The delays in this game's release caused a very large amount of hype among the Zelda fan-base, and caught the attention of the video game community in general. Rumors that all the characters would be given full audio speaking roles to accompany circulated, along with speculation in regards to when in the Zelda timeline the game was taking place. When launch day came, many fans were already saying Twilight Princess was possibly the best game of the series to be released to date.

This Zelda title is set in the land of Hyrule. We meet Link living in a modest village by the name of Ordon. Things are normal and pleasant until Ordon comes under siege. Link's close friend, Ilia, is kidnapped, along with the children of the community, and before long, Link sets out to rescue them. He is soon taken in by a monster of the Twilight Realm and transformed into a wolf, and when he next awakens, he is imprisoned in Hyrule Castle.

This is when the plot begins to thicken. After escaping from the prison with the help of a mysterious Imp-like being named Midna, Link comes to discover that Hyrule is in grave danger, and he must help to save it. So begins his quest to save his friends, his world, and a realm unknown.
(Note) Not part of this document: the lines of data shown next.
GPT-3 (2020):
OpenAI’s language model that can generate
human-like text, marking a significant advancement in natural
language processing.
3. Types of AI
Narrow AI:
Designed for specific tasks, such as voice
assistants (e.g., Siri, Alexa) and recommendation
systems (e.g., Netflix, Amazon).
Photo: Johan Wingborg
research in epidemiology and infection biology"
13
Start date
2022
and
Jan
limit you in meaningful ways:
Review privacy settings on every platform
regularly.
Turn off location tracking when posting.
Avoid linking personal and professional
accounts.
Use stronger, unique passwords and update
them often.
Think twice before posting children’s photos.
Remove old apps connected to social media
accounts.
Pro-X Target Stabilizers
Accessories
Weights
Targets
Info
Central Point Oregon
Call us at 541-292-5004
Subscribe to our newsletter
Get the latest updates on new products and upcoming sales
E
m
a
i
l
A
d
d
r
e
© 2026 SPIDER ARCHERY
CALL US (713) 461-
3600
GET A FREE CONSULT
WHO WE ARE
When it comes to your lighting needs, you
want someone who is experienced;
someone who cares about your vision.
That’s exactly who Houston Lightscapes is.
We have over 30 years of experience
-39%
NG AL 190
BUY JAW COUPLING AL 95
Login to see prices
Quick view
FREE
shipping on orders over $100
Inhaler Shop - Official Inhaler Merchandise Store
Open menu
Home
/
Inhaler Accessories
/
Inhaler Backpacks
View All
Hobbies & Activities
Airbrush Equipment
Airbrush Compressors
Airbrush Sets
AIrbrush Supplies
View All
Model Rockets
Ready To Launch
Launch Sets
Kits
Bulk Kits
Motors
Game play in Twilight Princess is very intuitive. For those who have played the more recent games in the series of action/adventure RPGs, there is very little difference, except for in item selection. It's an easy control system that is welcoming to new players as well. Familiar challenges are reinvented, and new ones have been masterfully introduced. Being able to play as a Hylian and as a wolf opens new methods for solving puzzles and for engaging in combat.

Difficulty is higher in this game than in its predecessors, and sometimes to a very frustrating degree, however; it 'caps off' about half-way through the game. Rather than having an increasing difficulty level up to the end, the game seems to reach its peak and then double back to an average difficulty. Sometimes it fails to this as well, and feels a little too easy. Although I did very much enjoy the game's final battle, it was not nearly as challenging as I had been hoping for.

Visually this game is wonderful. The detail given to architecture is fantastic, with my favourite building being the re-imagined Temple of Time. The characters look excellent, and have physical characteristics that define them regionally. Link's face is very expressive, and gives him a wider range of emotions than he has expressed in preceding titles.

The storyline was entertaining, though at times it seemed to drag. The game tended to go from feeling very energetic and fast-paced to nearly lethargic. It felt sometimes like the story was bored with itself and wanted to get into something new, and then when something new happened, you were hooked to the screen waiting to know what came next.

Although I will not spoil it, I found the ending to be very anti-climactic. There was a great deal of build-up to the ending itself, and instead of coming to an exciting conclusion in the storyline, it seemed to simply fizzle out with many loose ends left untied.

If you're a patient gamer who likes to figure things out, you will enjoy this game. I got the promised 80 hours of game play out of it, and it was an entertaining way to pass the time. If you dislike the Zelda series or expect immediate gratification from your games, you may as well stay away as this is not the game for you.

Over-all, I sincerely did enjoy The Legend of Zelda: Twilight Princess. It delivered what I expected of a Zelda game, and then a little more. It was fun, flashy, and followed a dependable formula without too much deviation. It was not; however; the great prodigy of video games that curious excitement led many people to believe it was. I think slightly more departure from the reliable format would have made this game exceptional. As it stands right now, I would still rank it in the top five best Zelda titles released, but it is not the number one by a long stretch.